Sometimes though, we fall in love with that one person that's made for us, but we can't be together with that person in this lifetime because of the many factors in our lives. We can't stop loving them simply because that choice is too painful entirely, and so we continue loving them even knowing that they would not be ours. This is the kind of love that will cause us to suffer our whole lives because it's so consuming, but it's also the kind of love that has the power to last and never die. 
 
 
Current Mood: pensivepensive
 
 
itsourdance
10 February 2014 @ 12:13 pm

Coincidentally, this topic came up on Saturday when I was shopping with C- and although I don't fully agree with all the points in the article, a lot of it aligns with my thoughts on the matter.

I'd always thought that everyone's first love would be that one unforgettable person that you will always, always have lingering feelings for, cause that was your first time falling in love with someone and experiencing everything that you're unprepared for. But when I really sat down to reflect on how I felt then and now- I realized that this isn't it at all.

I fell in love for the first time at sixteen and it was so overwhelming and painful and wonderful all at once then, but I haven't felt that way towards him in so long. Yes, I do still love him, but it doesn't feel the same anymore. I'd thought that I wouldn't ever get over him, and for a long while I didn't- because he was him and I was me and I still held on to how he made me feel and what he gave me. And then one day, that attachment just broke free. It didn't happen overnight of course, in fact it probably occurred over a whole year. I only realized it when the final string snapped free and I became just me again- just Tracy.

Perhaps it was because even back then -when I was in love- I knew that we could never be together- because we were too different and it just wasn't right. Or perhaps it was because sometime over the years, we'd both changed into different people with different lives and different priorities and perspectives. I knew, deep down, that I would fall in love again one day with that one person that would be right for me. He would be walking down the same path as me and he would be my best friend, my companion, my lover, my faith, my trust and my family all at once and I wouldn't even have to find reasons for him to fit into each role. I wouldn't know immediately, but I would eventually.

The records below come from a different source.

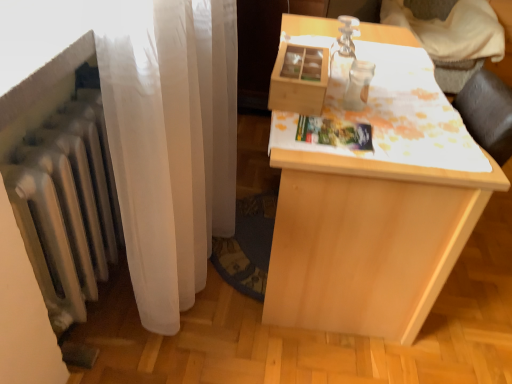
What do you see at coordinates (367, 240) in the screenshot? I see `light wood table at center` at bounding box center [367, 240].

Describe the element at coordinates (450, 35) in the screenshot. The width and height of the screenshot is (512, 384). I see `wooden table at upper right` at that location.

Measure the distance between white sheer curtain at left and camera.

white sheer curtain at left and camera are 22.87 inches apart from each other.

Image resolution: width=512 pixels, height=384 pixels. What are the coordinates of `light wood table at center` in the screenshot? It's located at (367, 240).

Does wooden table at upper right have a smaller size compared to white sheer curtain at left?

No, wooden table at upper right is not smaller than white sheer curtain at left.

Based on their positions, is wooden table at upper right located to the left or right of white sheer curtain at left?

Based on their positions, wooden table at upper right is located to the right of white sheer curtain at left.

Does wooden table at upper right lie behind white sheer curtain at left?

Yes, it is behind white sheer curtain at left.

Considering the positions of point (417, 7) and point (144, 298), is point (417, 7) closer or farther from the camera than point (144, 298)?

Clearly, point (417, 7) is more distant from the camera than point (144, 298).

Identify the location of curtain above the light wood table at center (from a real-world perspective). (135, 159).

Who is shorter, light wood table at center or white sheer curtain at left?

white sheer curtain at left.

Would you say light wood table at center is outside white sheer curtain at left?

Yes.

From the picture: Considering the relative sizes of wooden table at upper right and light wood table at center in the image provided, is wooden table at upper right shorter than light wood table at center?

Incorrect, the height of wooden table at upper right does not fall short of that of light wood table at center.

Is wooden table at upper right located outside light wood table at center?

wooden table at upper right is positioned outside light wood table at center.

How different are the orientations of wooden table at upper right and light wood table at center in degrees?

There is a 91.8-degree angle between the facing directions of wooden table at upper right and light wood table at center.

Between wooden table at upper right and light wood table at center, which one appears on the right side from the viewer's perspective?

wooden table at upper right.

From the image's perspective, is light wood table at center above or below wooden table at upper right?

light wood table at center is situated lower than wooden table at upper right in the image.

Could you tell me if light wood table at center is facing wooden table at upper right?

No, light wood table at center is not turned towards wooden table at upper right.

Locate an element on the screen. furniture that is on the right side of light wood table at center is located at coordinates (450, 35).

C says that there is that one person for us out there, somewhere. But he could have been born into a different generation and perhaps even a different lifetime from us. If we're lucky enough, he could be someone that we might end up with or maybe, he's that missing piece of the puzzle yet he's someone we could never end up with. And so if that were the case, how could we never forget our first loves, unless that first love was that one person meant for us in this lifetime?

 
 
Current Mood: busybusy
 
 
itsourdance
07 February 2014 @ 05:25 pm
Work was supposed to be a distraction for me- so that I wouldn't think back to the events that transpired in 2013 (or rather, the last 5 months of 2013). Oh I wish I had a distraction that could keep my mind occupied; it threads into dangerous waters when I'm given the freedom to relax and meditate; something that I really don't need right now.

Cause no matter how much I try to deny it- the signs are all right there. Coincidentally, it first struck me when I was having a conversation with a friend that said, 'I shouldn't be looking for signs to know if he likes me'. A week ago, when I allowed my mind to be barraged by the well of memories stored in the "DO NOT TOUCH" section of my brain, I realized that for me, it was the opposite- I've been trying to reason with myself and everyone else that he has no interest in me whatsoever. Amidst the knowing smiles and shaking of heads, I'm grateful to the friends that I'd confided in for indulging me and allowing me to remain in that state of self-denial. They probably only did that because they knew that I would eventually realize what they did.

/edit/

I hate it when I get bitten in the butt after I resolve all that self denial. Too many thoughts for me to handle and not enough courage to face them.